Flüchtiger Neonazi: Marla Svenja Liebich in Tschechien gefasst
Die Neonazi-Figur Liebich sollte längst in der JVA Chemnitz einsitzen. Monatelang wurde sie per Haftbefehl gesucht. Jetzt wurde sie verhaftet.
dpa/taz | Die verurteilte Neonazi-Person Marla Svenja Liebich ist nach monatelanger Fahndung in Tschechien gefasst worden. Tschechische Polizisten hätten Liebich auf der Grundlage eines europäischen Haftbefehls in Krásná, einer Gemeinde im Karlovarský kraj nahe der deutschen Grenze, festgenommen, sagte ein Sprecher der Staatsanwaltschaft Halle.

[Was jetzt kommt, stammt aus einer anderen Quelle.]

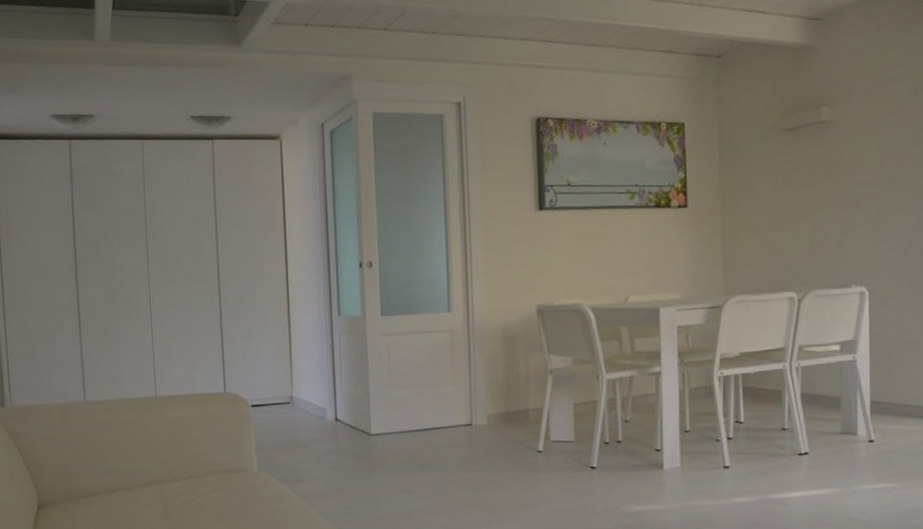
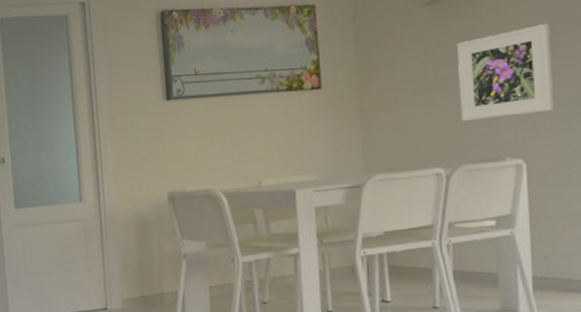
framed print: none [812,157,894,247] -> present [457,24,554,121]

Zuvor hatte die Mitteldeutsche Zeitung berichtet.
Liebich habe kurzzeitig versucht, sich dem Zugriff zu entziehen, sagte der Sprecher. Die Neonazi-Figur sei jetzt in Gewahrsam. Es solle ein Auslieferungsverfahren geben.
Eigentlich sollte Liebich schon seit dem 29. August 2025 in Haft sein, meldete sich dafür jedoch nicht im Frauengefängnis in Chemnitz. Polizei und Staatsanwaltschaft hatten einen Vollstreckungshaftbefehl erlassen, nachdem Liebich die Haft nicht angetreten hatte. Die Beamten schrieben die Person deutschlandweit zur Fahndung aus. Über die Plattform X hatte Liebich behauptet, sich ins Ausland abgesetzt zu haben.
Liebich war im Juli 2023 – damals noch als Sven Liebich – vom Amtsgericht Halle wegen Volksverhetzung, übler Nachrede und Beleidigung zu einer Gesamtfreiheitsstrafe von einem Jahr und sechs Monaten ohne Bewährung verurteilt worden. Die Berufung dagegen scheiterte, ebenso wie später die Revision.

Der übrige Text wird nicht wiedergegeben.